Once hired, providing remote work options might be the most consistently beneficial and concrete thing an employer can do to accommodate BVI professionals—and something people with disabilities have been advocating for years. The coronavirus pandemic has helped many companies realize employees can be just as effective and happier when given the opportunity to telecommute.
“Being able to work remotely is a huge thing for a lot of people,” says Preston-Watson. “That's actually one of the biggest things. There are many different ways to do our jobs. That doesn't mean you have to be in a physical space. And it doesn't mean that everyone has to be remote, because that may not be the best for some people.”
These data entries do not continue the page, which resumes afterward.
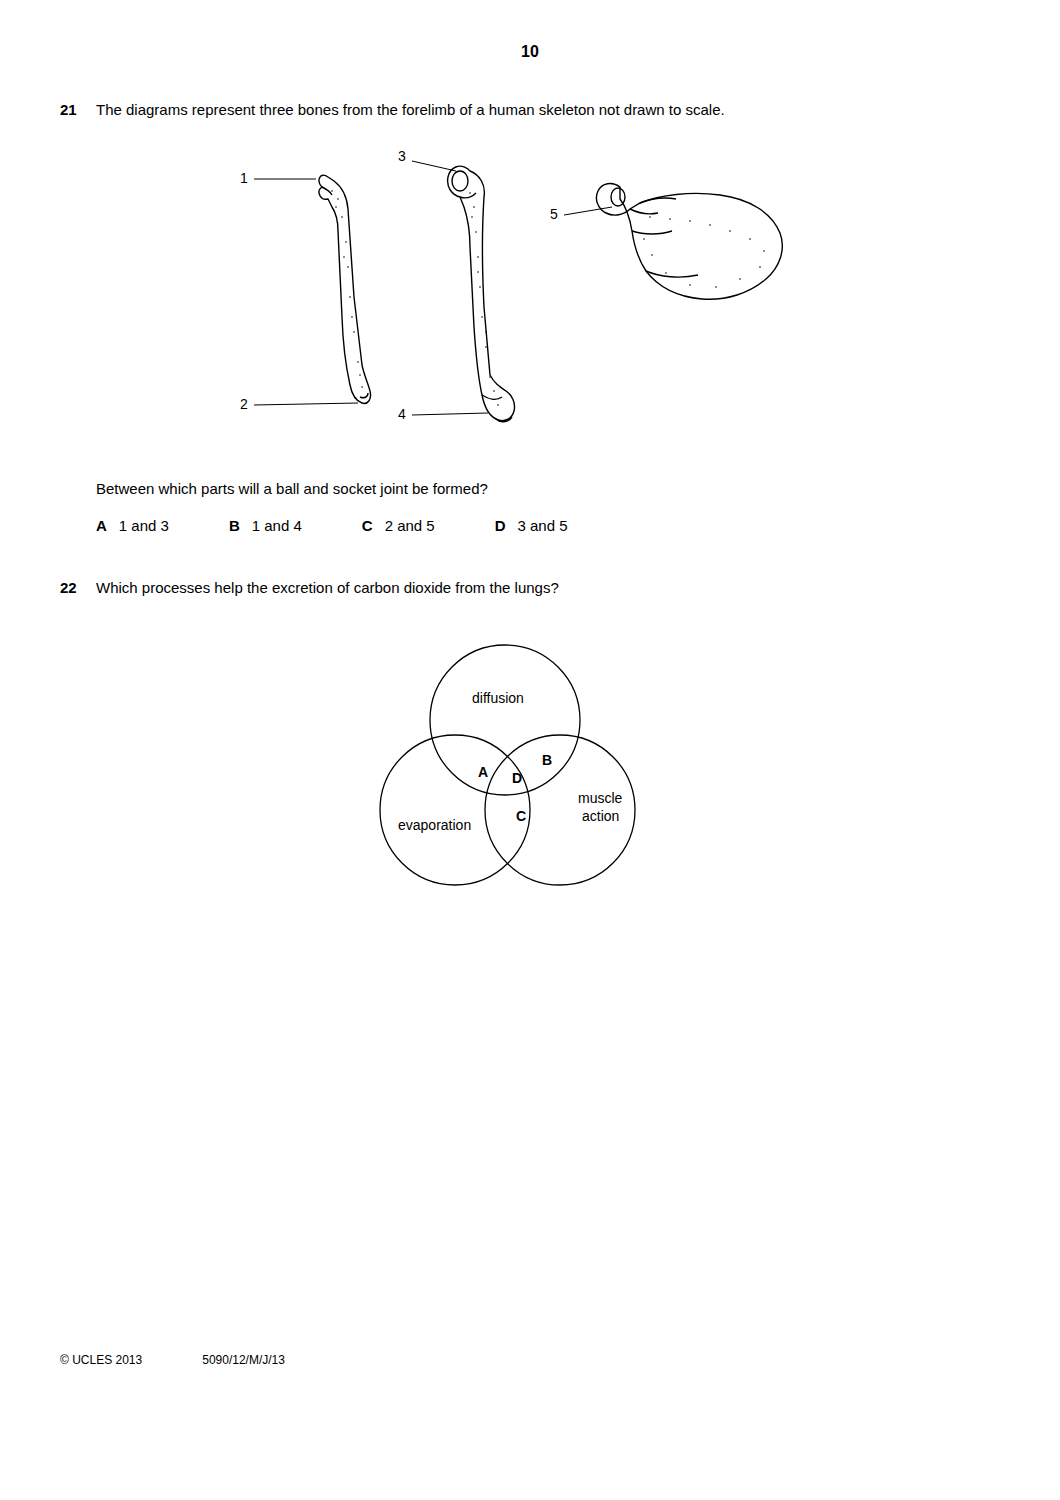10
21
The diagrams represent three bones from the forelimb of a human skeleton not drawn to scale.
1 2 3 4 5
Between which parts will a ball and socket joint be formed?
A1 and 3
B1 and 4
C2 and 5
D3 and 5
22
Which processes help the excretion of carbon dioxide from the lungs?
diffusion evaporation muscle action A B D C
© UCLES 2013
5090/12/M/J/13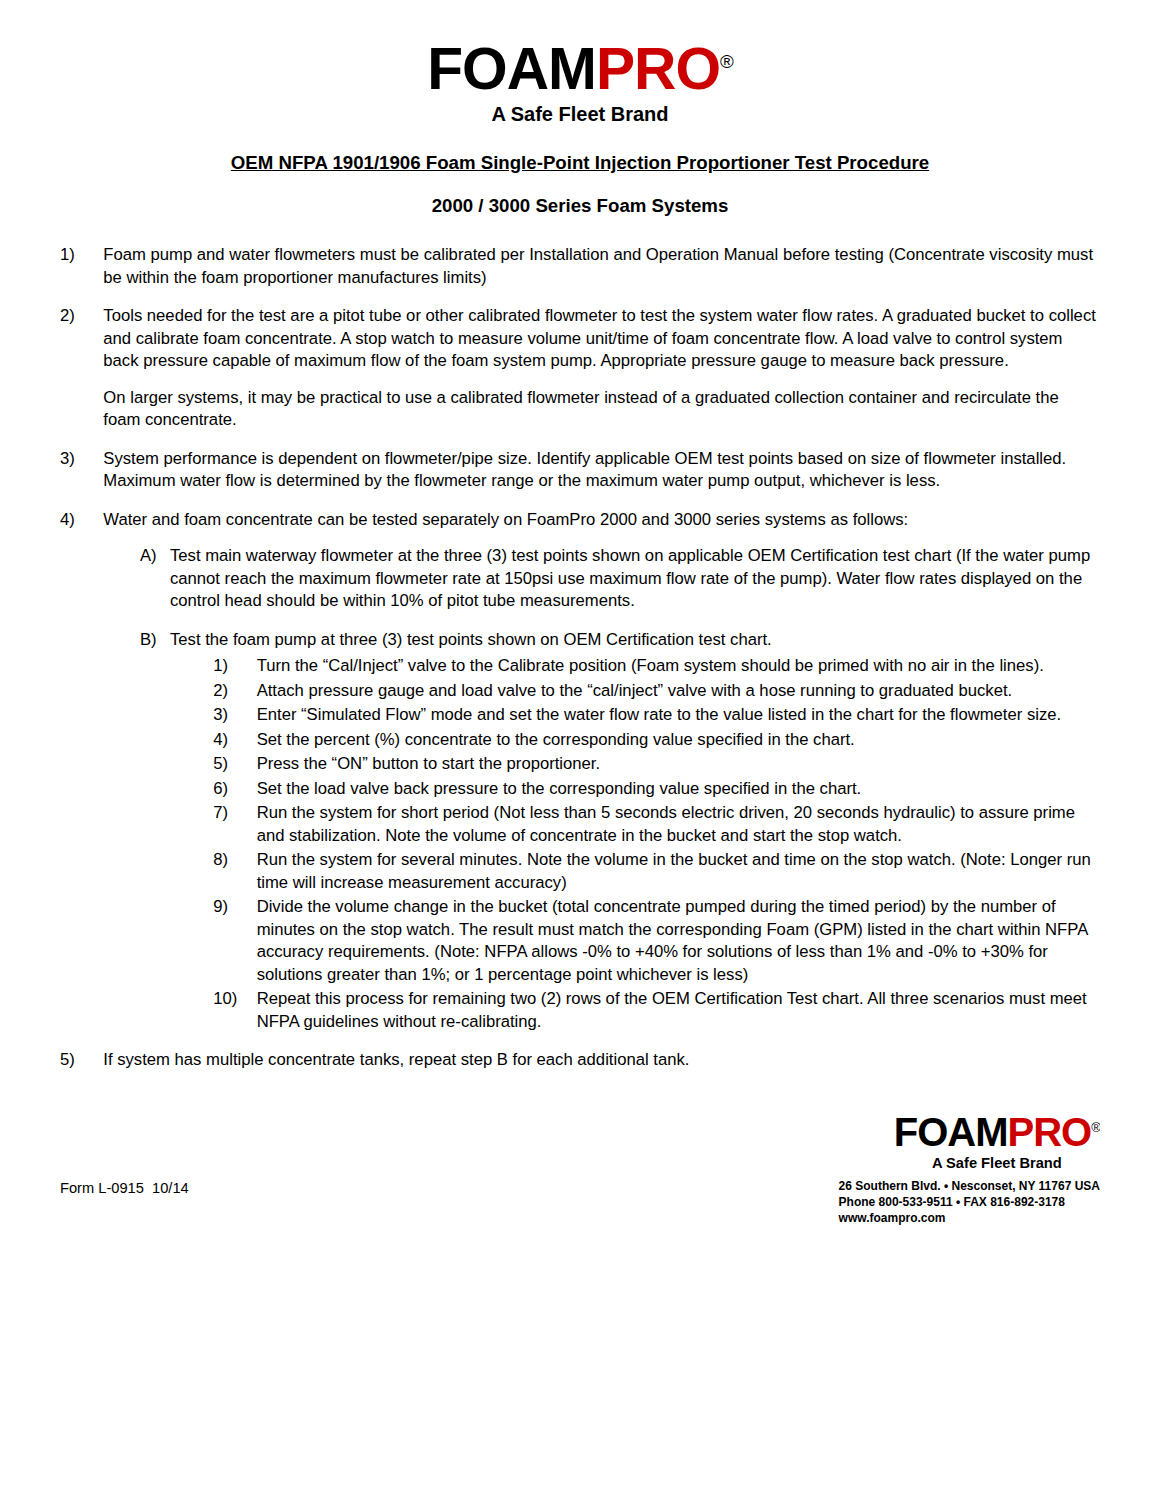FOAM PRO®
A Safe Fleet Brand
OEM NFPA 1901/1906 Foam Single-Point Injection Proportioner Test Procedure
2000 / 3000 Series Foam Systems
1) Foam pump and water flowmeters must be calibrated per Installation and Operation Manual before testing (Concentrate viscosity must be within the foam proportioner manufactures limits)
2) Tools needed for the test are a pitot tube or other calibrated flowmeter to test the system water flow rates. A graduated bucket to collect and calibrate foam concentrate. A stop watch to measure volume unit/time of foam concentrate flow. A load valve to control system back pressure capable of maximum flow of the foam system pump. Appropriate pressure gauge to measure back pressure.
On larger systems, it may be practical to use a calibrated flowmeter instead of a graduated collection container and recirculate the foam concentrate.
3) System performance is dependent on flowmeter/pipe size. Identify applicable OEM test points based on size of flowmeter installed. Maximum water flow is determined by the flowmeter range or the maximum water pump output, whichever is less.
4) Water and foam concentrate can be tested separately on FoamPro 2000 and 3000 series systems as follows:
A) Test main waterway flowmeter at the three (3) test points shown on applicable OEM Certification test chart (If the water pump cannot reach the maximum flowmeter rate at 150psi use maximum flow rate of the pump). Water flow rates displayed on the control head should be within 10% of pitot tube measurements.
B) Test the foam pump at three (3) test points shown on OEM Certification test chart.
1) Turn the “Cal/Inject” valve to the Calibrate position (Foam system should be primed with no air in the lines).
2) Attach pressure gauge and load valve to the “cal/inject” valve with a hose running to graduated bucket.
3) Enter “Simulated Flow” mode and set the water flow rate to the value listed in the chart for the flowmeter size.
4) Set the percent (%) concentrate to the corresponding value specified in the chart.
5) Press the “ON” button to start the proportioner.
6) Set the load valve back pressure to the corresponding value specified in the chart.
7) Run the system for short period (Not less than 5 seconds electric driven, 20 seconds hydraulic) to assure prime and stabilization. Note the volume of concentrate in the bucket and start the stop watch.
8) Run the system for several minutes. Note the volume in the bucket and time on the stop watch. (Note: Longer run time will increase measurement accuracy)
9) Divide the volume change in the bucket (total concentrate pumped during the timed period) by the number of minutes on the stop watch. The result must match the corresponding Foam (GPM) listed in the chart within NFPA accuracy requirements. (Note: NFPA allows -0% to +40% for solutions of less than 1% and -0% to +30% for solutions greater than 1%; or 1 percentage point whichever is less)
10) Repeat this process for remaining two (2) rows of the OEM Certification Test chart. All three scenarios must meet NFPA guidelines without re-calibrating.
5) If system has multiple concentrate tanks, repeat step B for each additional tank.
FOAM PRO®
A Safe Fleet Brand
Form L-0915 10/14
26 Southern Blvd. • Nesconset, NY 11767 USA
Phone 800-533-9511 • FAX 816-892-3178
www.foampro.com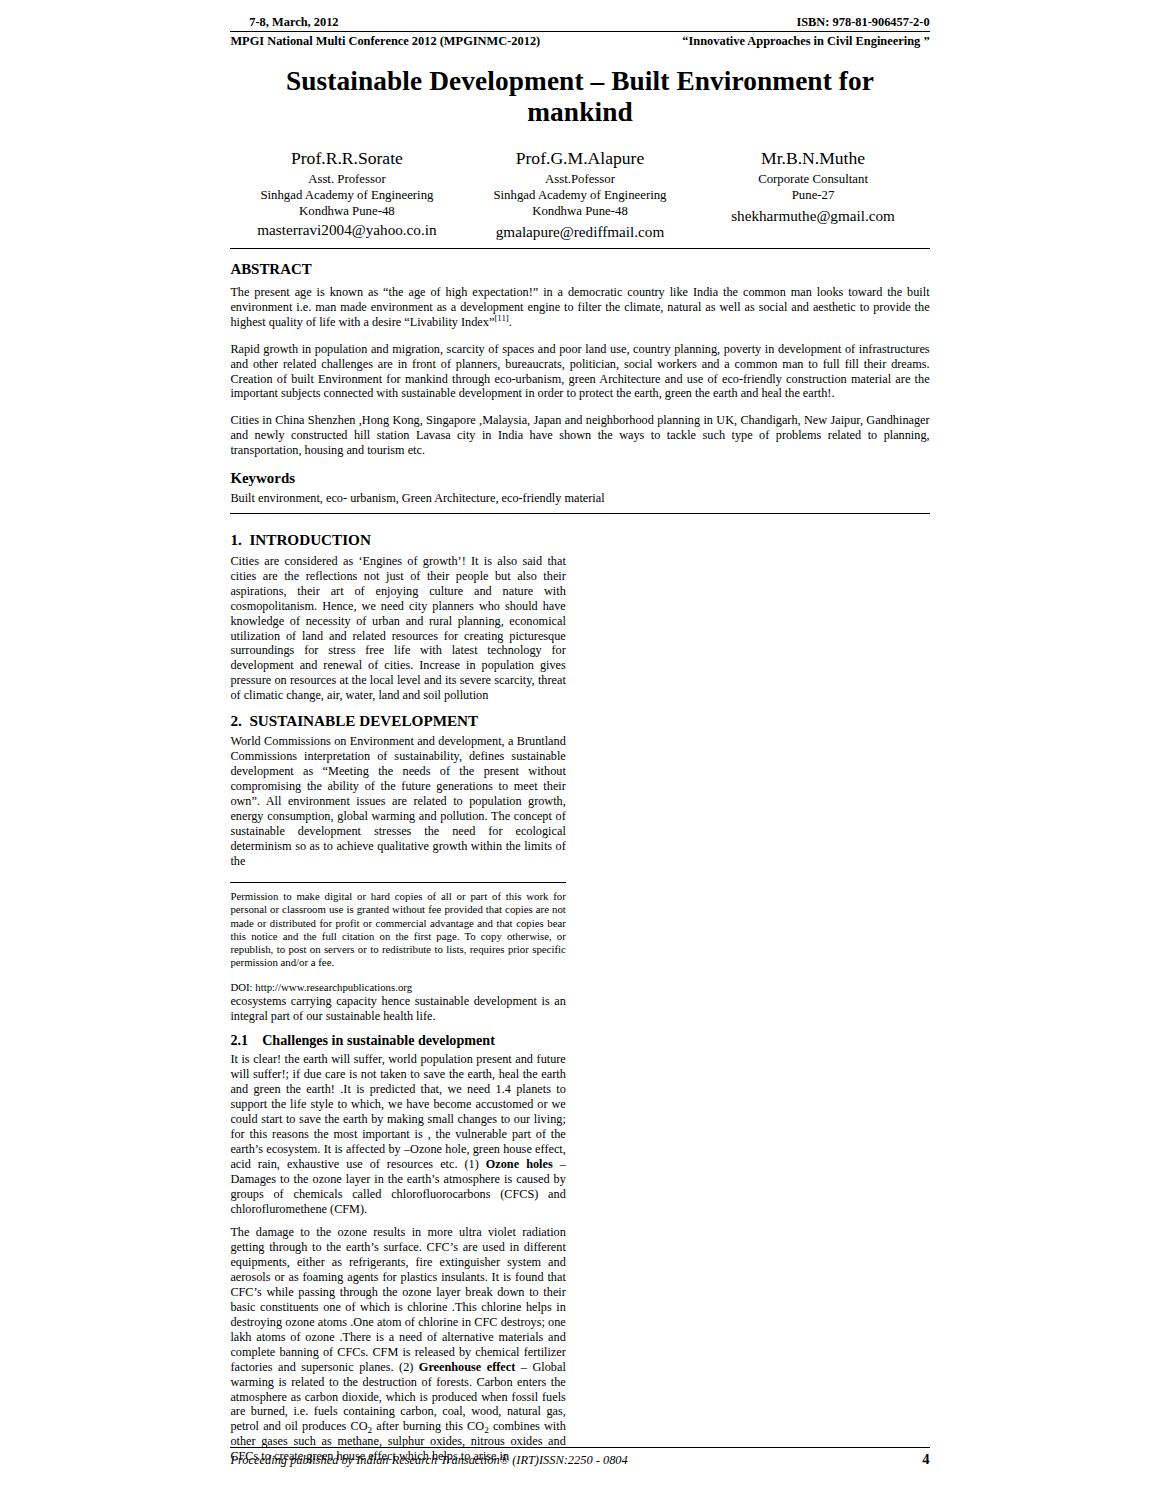7-8, March, 2012
ISBN: 978-81-906457-2-0
MPGI National Multi Conference 2012 (MPGINMC-2012)
“Innovative Approaches in Civil Engineering ”
Sustainable Development – Built Environment for
mankind
Prof.R.R.Sorate
Asst. Professor
Sinhgad Academy of Engineering
Kondhwa Pune-48
masterravi2004@yahoo.co.in
Prof.G.M.Alapure
Asst.Pofessor
Sinhgad Academy of Engineering
Kondhwa Pune-48
gmalapure@rediffmail.com
Mr.B.N.Muthe
Corporate Consultant
Pune-27
shekharmuthe@gmail.com
ABSTRACT
The present age is known as “the age of high expectation!” in a democratic country like India the common man looks toward the built environment i.e. man made environment as a development engine to filter the climate, natural as well as social and aesthetic to provide the highest quality of life with a desire “Livability Index”[11].
Rapid growth in population and migration, scarcity of spaces and poor land use, country planning, poverty in development of infrastructures and other related challenges are in front of planners, bureaucrats, politician, social workers and a common man to full fill their dreams. Creation of built Environment for mankind through eco-urbanism, green Architecture and use of eco-friendly construction material are the important subjects connected with sustainable development in order to protect the earth, green the earth and heal the earth!.
Cities in China Shenzhen ,Hong Kong, Singapore ,Malaysia, Japan and neighborhood planning in UK, Chandigarh, New Jaipur, Gandhinager and newly constructed hill station Lavasa city in India have shown the ways to tackle such type of problems related to planning, transportation, housing and tourism etc.
Keywords
Built environment, eco- urbanism, Green Architecture, eco-friendly material
1. INTRODUCTION
Cities are considered as ‘Engines of growth’! It is also said that cities are the reflections not just of their people but also their aspirations, their art of enjoying culture and nature with cosmopolitanism. Hence, we need city planners who should have knowledge of necessity of urban and rural planning, economical utilization of land and related resources for creating picturesque surroundings for stress free life with latest technology for development and renewal of cities. Increase in population gives pressure on resources at the local level and its severe scarcity, threat of climatic change, air, water, land and soil pollution
2. SUSTAINABLE DEVELOPMENT
World Commissions on Environment and development, a Bruntland Commissions interpretation of sustainability, defines sustainable development as “Meeting the needs of the present without compromising the ability of the future generations to meet their own”. All environment issues are related to population growth, energy consumption, global warming and pollution. The concept of sustainable development stresses the need for ecological determinism so as to achieve qualitative growth within the limits of the
Permission to make digital or hard copies of all or part of this work for personal or classroom use is granted without fee provided that copies are not made or distributed for profit or commercial advantage and that copies bear this notice and the full citation on the first page. To copy otherwise, or republish, to post on servers or to redistribute to lists, requires prior specific permission and/or a fee.
DOI: http://www.researchpublications.org
ecosystems carrying capacity hence sustainable development is an integral part of our sustainable health life.
2.1 Challenges in sustainable development
It is clear! the earth will suffer, world population present and future will suffer!; if due care is not taken to save the earth, heal the earth and green the earth! .It is predicted that, we need 1.4 planets to support the life style to which, we have become accustomed or we could start to save the earth by making small changes to our living; for this reasons the most important is , the vulnerable part of the earth’s ecosystem. It is affected by –Ozone hole, green house effect, acid rain, exhaustive use of resources etc. (1) Ozone holes – Damages to the ozone layer in the earth’s atmosphere is caused by groups of chemicals called chlorofluorocarbons (CFCS) and chlorofluromethene (CFM).
The damage to the ozone results in more ultra violet radiation getting through to the earth’s surface. CFC’s are used in different equipments, either as refrigerants, fire extinguisher system and aerosols or as foaming agents for plastics insulants. It is found that CFC’s while passing through the ozone layer break down to their basic constituents one of which is chlorine .This chlorine helps in destroying ozone atoms .One atom of chlorine in CFC destroys; one lakh atoms of ozone .There is a need of alternative materials and complete banning of CFCs. CFM is released by chemical fertilizer factories and supersonic planes. (2) Greenhouse effect – Global warming is related to the destruction of forests. Carbon enters the atmosphere as carbon dioxide, which is produced when fossil fuels are burned, i.e. fuels containing carbon, coal, wood, natural gas, petrol and oil produces CO2 after burning this CO2 combines with other gases such as methane, sulphur oxides, nitrous oxides and CFCs to create green house effect which helps to arise in
Proceeding published by Indian Research Transaction® (IRT)ISSN:2250 - 0804
4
She adds that such flexibility enables her to give her best effort:
“It's just that being in a very public space with things going on, loud noises and stuff, can be really difficult. I don't bring my best work when I'm kind of always constantly on edge. It's really about trusting your employees. You hired them for a reason and trust that they're going to work. The more you trust me, the more I'm going to do better work for you.”